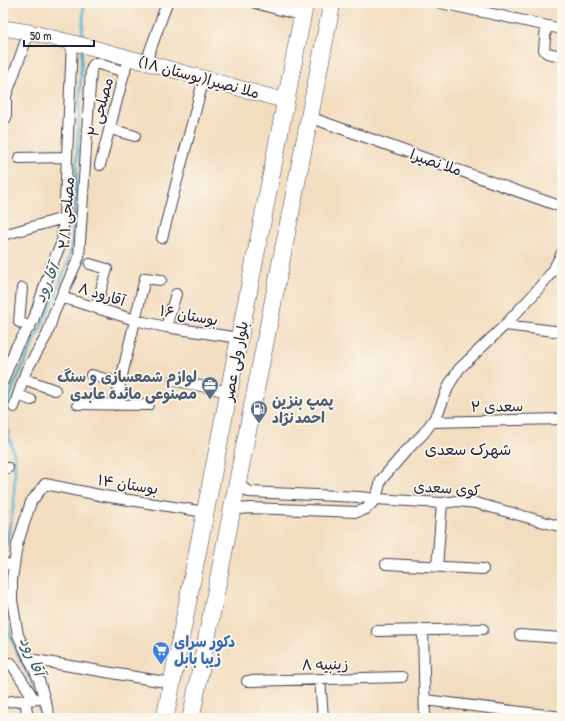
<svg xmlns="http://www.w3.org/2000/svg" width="565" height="721" font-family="'Patrick Hand','Playpen Sans Arabic',sans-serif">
  <rect width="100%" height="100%" fill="#fbf7ec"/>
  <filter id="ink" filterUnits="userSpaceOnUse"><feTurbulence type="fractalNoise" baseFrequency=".025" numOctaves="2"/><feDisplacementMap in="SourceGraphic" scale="8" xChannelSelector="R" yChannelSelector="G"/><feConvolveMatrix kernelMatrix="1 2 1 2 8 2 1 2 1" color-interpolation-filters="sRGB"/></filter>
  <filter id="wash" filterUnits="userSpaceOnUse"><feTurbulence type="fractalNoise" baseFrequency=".012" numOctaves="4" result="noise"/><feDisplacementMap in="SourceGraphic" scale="16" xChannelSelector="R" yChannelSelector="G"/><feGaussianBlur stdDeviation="0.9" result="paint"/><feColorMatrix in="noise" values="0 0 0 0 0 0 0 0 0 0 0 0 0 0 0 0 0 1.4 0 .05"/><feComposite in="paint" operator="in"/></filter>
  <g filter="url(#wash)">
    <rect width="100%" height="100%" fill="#f3ddbf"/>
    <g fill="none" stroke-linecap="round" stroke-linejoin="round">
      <path stroke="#4cabcb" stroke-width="3" d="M82,41L84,3
        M3,561L14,504L15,458L8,433L5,415L13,387L55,296L70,256L74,228L82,49
        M3,603C5,615 7,627 12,639C18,657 29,673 34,691
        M37,700L41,718"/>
    </g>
  </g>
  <g filter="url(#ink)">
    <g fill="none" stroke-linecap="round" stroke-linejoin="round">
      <g stroke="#413e4f" stroke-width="12">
        <path id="street" d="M255,3L303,16
          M441,3L562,29
          M546,26L544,50L547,53L562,56
          M146,62L167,3
          M309,117L562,207
          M6,118V96L29,32
          M110,129L135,136
          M19,158L67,157
          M100,165L128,58
          M3,235L64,218
          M162,238L204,78
          M562,253L552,272L533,295L505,325L459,369L449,385L438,413L432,422L423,434L406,451L381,480L376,499L442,503L458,501L476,503L562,527
          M90,264L107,269L96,307
          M22,288L19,322L30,327
          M61,297L135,320L166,327L239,338
          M505,325L562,332
          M166,327L176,294
          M91,375L120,383
          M24,379L55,390
          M173,380L229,392
          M3,381L16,347L33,321L52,264L62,242L65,202L72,43
          M18,395L31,400
          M78,404L148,405
          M115,405L145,278L161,280
          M14,407L26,371L47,335L54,313L79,257L91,70L93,65L96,63L125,72
          M432,422L562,419
          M3,468H8
          M232,513L240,509L250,508L357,512L366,509L376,499L360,497L249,492L242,487L238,479
          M3,563L14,566
          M386,564L483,569
          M437,567L442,503
          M423,630L425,718
          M377,631L483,629
          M520,635L562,638
          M29,659L171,683
          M3,664L11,663L34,699
          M320,679L323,718
          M247,681L402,677
          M25,700L28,718
          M425,700L562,717
          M3,702L39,699
          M50,718L39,680L18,635L12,600V579L17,545L31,502L45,484L104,496L205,512"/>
      </g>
      <g stroke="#413e4f" stroke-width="16">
        <path id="secondary" d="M3,28L29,32L90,47L286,101"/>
      </g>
      <g stroke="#413e4f" stroke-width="18">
        <path id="primary" d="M165,718L305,3
          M191,718L332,3"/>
      </g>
      <use href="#street" stroke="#fff" stroke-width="10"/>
      <use href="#secondary" stroke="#fff" stroke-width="15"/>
      <use href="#primary" stroke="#fff" stroke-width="17"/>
    </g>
  </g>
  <defs>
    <g id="office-pin" transform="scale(0.9)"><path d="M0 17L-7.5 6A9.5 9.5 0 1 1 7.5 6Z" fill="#5c6f8a" stroke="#fbf7ec"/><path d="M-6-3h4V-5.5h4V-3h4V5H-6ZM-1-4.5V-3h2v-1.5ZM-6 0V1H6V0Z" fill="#fff"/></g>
    <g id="fuel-pin" transform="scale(0.9)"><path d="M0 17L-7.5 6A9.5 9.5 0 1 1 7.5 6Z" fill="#5c6f8a" stroke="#fbf7ec"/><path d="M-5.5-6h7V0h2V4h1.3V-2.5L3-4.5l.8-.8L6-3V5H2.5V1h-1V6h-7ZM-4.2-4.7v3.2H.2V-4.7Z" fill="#fff"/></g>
    <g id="supermarket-pin" transform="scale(0.9)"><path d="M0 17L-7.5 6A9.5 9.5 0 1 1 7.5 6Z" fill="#3f7fe0" stroke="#fbf7ec"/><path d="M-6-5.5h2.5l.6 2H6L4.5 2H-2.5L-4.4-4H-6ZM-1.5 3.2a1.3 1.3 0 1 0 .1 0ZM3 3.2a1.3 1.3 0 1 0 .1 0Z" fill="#fff"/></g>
  </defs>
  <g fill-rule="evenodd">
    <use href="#office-pin" x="210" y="385"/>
    <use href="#fuel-pin" x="259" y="409"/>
    <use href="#supermarket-pin" x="161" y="650"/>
  </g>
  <g text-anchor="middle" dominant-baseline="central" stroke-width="3.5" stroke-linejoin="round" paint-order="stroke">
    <g font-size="15" fill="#22223b" stroke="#fbf7ec">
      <text transform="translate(199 77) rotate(15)">ملا نصیرا(بوستان ۱۸)</text>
      <text transform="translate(100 107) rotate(-75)">مصلحی ۲</text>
      <text transform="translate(436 162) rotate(19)">ملا نصیرا</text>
      <text transform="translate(66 213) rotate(-86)">مصلحی ۲/۱</text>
      <text transform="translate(102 294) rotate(17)">آقارود ۸</text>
      <text transform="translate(189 315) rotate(10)">بوستان ۱۶</text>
      <text transform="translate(235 361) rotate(-79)">بلوار ولی عصر</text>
      <text transform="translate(497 406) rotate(-1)">سعدی ۲</text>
      <text transform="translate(128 484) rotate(9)">بوستان ۱۴</text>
      <text transform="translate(447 488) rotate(4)">کوی سعدی</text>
      <text transform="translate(325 664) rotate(-1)">زینبیه ۸</text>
    </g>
    <g font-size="15" font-weight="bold" fill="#4e5e75" stroke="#fbf7ec" text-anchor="end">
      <text x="197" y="376">لوازم شمعسازی و سنگ<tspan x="197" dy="17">مصنوعی مائده عابدی</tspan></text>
      <text x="272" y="400" text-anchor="start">پمپ بنزین<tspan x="272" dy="17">احمدنژاد</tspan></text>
    </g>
    <g font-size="15" font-weight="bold" fill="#366cbe" stroke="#fbf7ec" text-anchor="start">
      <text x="174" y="641">دکور سرای<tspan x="174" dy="17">زیبا بابل</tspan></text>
    </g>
    <g font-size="16" font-style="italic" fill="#335975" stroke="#fbf7ec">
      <text transform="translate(46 283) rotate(-66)">آقا رود</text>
      <text transform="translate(33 656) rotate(67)">آقا رود</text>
    </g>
    <g font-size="16" fill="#22223b" stroke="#fbf7ec">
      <text x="468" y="449">شهرک سعدی</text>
    </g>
  </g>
  <rect width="565" height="721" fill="none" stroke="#fbf7ec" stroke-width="16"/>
  <path d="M24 40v6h70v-6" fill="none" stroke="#22223b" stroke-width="2"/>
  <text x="30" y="40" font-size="12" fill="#22223b" stroke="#fbf7ec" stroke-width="3" paint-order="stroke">50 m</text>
</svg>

• Work request
From the first record to the last, retype everything exactly except the images.

• Exercise answer
<svg xmlns="http://www.w3.org/2000/svg" width="565" height="721" font-family="'Patrick Hand','Playpen Sans Arabic',sans-serif">
  <rect width="100%" height="100%" fill="#fbf7ec"/>
  <filter id="ink" filterUnits="userSpaceOnUse"><feTurbulence type="fractalNoise" baseFrequency=".025" numOctaves="2"/><feDisplacementMap in="SourceGraphic" scale="8" xChannelSelector="R" yChannelSelector="G"/><feConvolveMatrix kernelMatrix="1 2 1 2 8 2 1 2 1" color-interpolation-filters="sRGB"/></filter>
  <filter id="wash" filterUnits="userSpaceOnUse"><feTurbulence type="fractalNoise" baseFrequency=".012" numOctaves="4" result="noise"/><feDisplacementMap in="SourceGraphic" scale="16" xChannelSelector="R" yChannelSelector="G"/><feGaussianBlur stdDeviation="0.9" result="paint"/><feColorMatrix in="noise" values="0 0 0 0 0 0 0 0 0 0 0 0 0 0 0 0 0 1.4 0 .05"/><feComposite in="paint" operator="in"/></filter>
  <g filter="url(#wash)">
    <rect width="100%" height="100%" fill="#f3ddbf"/>
    <g fill="none" stroke-linecap="round" stroke-linejoin="round">
      <path stroke="#4cabcb" stroke-width="3" d="M82,41L84,3
        M3,561L14,504L15,458L8,433L5,415L13,387L55,296L70,256L74,228L82,49
        M3,603C5,615 7,627 12,639C18,657 29,673 34,691
        M37,700L41,718"/>
    </g>
  </g>
  <g filter="url(#ink)">
    <g fill="none" stroke-linecap="round" stroke-linejoin="round">
      <g stroke="#413e4f" stroke-width="12">
        <path id="street" d="M255,3L303,16
          M441,3L562,29
          M546,26L544,50L547,53L562,56
          M146,62L167,3
          M309,117L562,207
          M6,118V96L29,32
          M110,129L135,136
          M19,158L67,157
          M100,165L128,58
          M3,235L64,218
          M162,238L204,78
          M562,253L552,272L533,295L505,325L459,369L449,385L438,413L432,422L423,434L406,451L381,480L376,499L442,503L458,501L476,503L562,527
          M90,264L107,269L96,307
          M22,288L19,322L30,327
          M61,297L135,320L166,327L239,338
          M505,325L562,332
          M166,327L176,294
          M91,375L120,383
          M24,379L55,390
          M173,380L229,392
          M3,381L16,347L33,321L52,264L62,242L65,202L72,43
          M18,395L31,400
          M78,404L148,405
          M115,405L145,278L161,280
          M14,407L26,371L47,335L54,313L79,257L91,70L93,65L96,63L125,72
          M432,422L562,419
          M3,468H8
          M232,513L240,509L250,508L357,512L366,509L376,499L360,497L249,492L242,487L238,479
          M3,563L14,566
          M386,564L483,569
          M437,567L442,503
          M423,630L425,718
          M377,631L483,629
          M520,635L562,638
          M29,659L171,683
          M3,664L11,663L34,699
          M320,679L323,718
          M247,681L402,677
          M25,700L28,718
          M425,700L562,717
          M3,702L39,699
          M50,718L39,680L18,635L12,600V579L17,545L31,502L45,484L104,496L205,512"/>
      </g>
      <g stroke="#413e4f" stroke-width="16">
        <path id="secondary" d="M3,28L29,32L90,47L286,101"/>
      </g>
      <g stroke="#413e4f" stroke-width="18">
        <path id="primary" d="M165,718L305,3
          M191,718L332,3"/>
      </g>
      <use href="#street" stroke="#fff" stroke-width="10"/>
      <use href="#secondary" stroke="#fff" stroke-width="15"/>
      <use href="#primary" stroke="#fff" stroke-width="17"/>
    </g>
  </g>
  <defs>
    <g id="office-pin" transform="scale(0.9)"><path d="M0 17L-7.5 6A9.5 9.5 0 1 1 7.5 6Z" fill="#5c6f8a" stroke="#fbf7ec"/><path d="M-6-3h4V-5.5h4V-3h4V5H-6ZM-1-4.5V-3h2v-1.5ZM-6 0V1H6V0Z" fill="#fff"/></g>
    <g id="fuel-pin" transform="scale(0.9)"><path d="M0 17L-7.5 6A9.5 9.5 0 1 1 7.5 6Z" fill="#5c6f8a" stroke="#fbf7ec"/><path d="M-5.5-6h7V0h2V4h1.3V-2.5L3-4.5l.8-.8L6-3V5H2.5V1h-1V6h-7ZM-4.2-4.7v3.2H.2V-4.7Z" fill="#fff"/></g>
    <g id="supermarket-pin" transform="scale(0.9)"><path d="M0 17L-7.5 6A9.5 9.5 0 1 1 7.5 6Z" fill="#3f7fe0" stroke="#fbf7ec"/><path d="M-6-5.5h2.5l.6 2H6L4.5 2H-2.5L-4.4-4H-6ZM-1.5 3.2a1.3 1.3 0 1 0 .1 0ZM3 3.2a1.3 1.3 0 1 0 .1 0Z" fill="#fff"/></g>
  </defs>
  <g fill-rule="evenodd">
    <use href="#office-pin" x="210" y="385"/>
    <use href="#fuel-pin" x="259" y="409"/>
    <use href="#supermarket-pin" x="161" y="650"/>
  </g>
  <g text-anchor="middle" dominant-baseline="central" stroke-width="3.5" stroke-linejoin="round" paint-order="stroke">
    <g font-size="15" fill="#22223b" stroke="#fbf7ec">
      <text transform="translate(199 77) rotate(15)">ملا نصیرا(بوستان ۱۸)</text>
      <text transform="translate(100 107) rotate(-75)">مصلحی ۲</text>
      <text transform="translate(436 162) rotate(19)">ملا نصیرا</text>
      <text transform="translate(66 213) rotate(-86)">مصلحی ۲/۱</text>
      <text transform="translate(102 294) rotate(17)">آقارود ۸</text>
      <text transform="translate(189 315) rotate(10)">بوستان ۱۶</text>
      <text transform="translate(235 361) rotate(-79)">بلوار ولی عصر</text>
      <text transform="translate(497 406) rotate(-1)">سعدی ۲</text>
      <text transform="translate(128 484) rotate(9)">بوستان ۱۴</text>
      <text transform="translate(447 488) rotate(4)">کوی سعدی</text>
      <text transform="translate(325 664) rotate(-1)">زینبیه ۸</text>
    </g>
    <g font-size="15" font-weight="bold" fill="#4e5e75" stroke="#fbf7ec" text-anchor="end">
      <text x="197" y="376">لوازم شمعسازی و سنگ<tspan x="197" dy="17">مصنوعی مائده عابدی</tspan></text>
      <text x="272" y="400" text-anchor="start">پمپ بنزین<tspan x="272" dy="17">احمدنژاد</tspan></text>
    </g>
    <g font-size="15" font-weight="bold" fill="#366cbe" stroke="#fbf7ec" text-anchor="start">
      <text x="174" y="641">دکور سرای<tspan x="174" dy="17">زیبا بابل</tspan></text>
    </g>
    <g font-size="16" font-style="italic" fill="#335975" stroke="#fbf7ec">
      <text transform="translate(46 283) rotate(-66)">آقا رود</text>
      <text transform="translate(33 656) rotate(67)">آقا رود</text>
    </g>
    <g font-size="16" fill="#22223b" stroke="#fbf7ec">
      <text x="468" y="449">شهرک سعدی</text>
    </g>
  </g>
  <rect width="565" height="721" fill="none" stroke="#fbf7ec" stroke-width="16"/>
  <path d="M24 40v6h70v-6" fill="none" stroke="#22223b" stroke-width="2"/>
  <text x="30" y="40" font-size="12" fill="#22223b" stroke="#fbf7ec" stroke-width="3" paint-order="stroke">50 m</text>
</svg>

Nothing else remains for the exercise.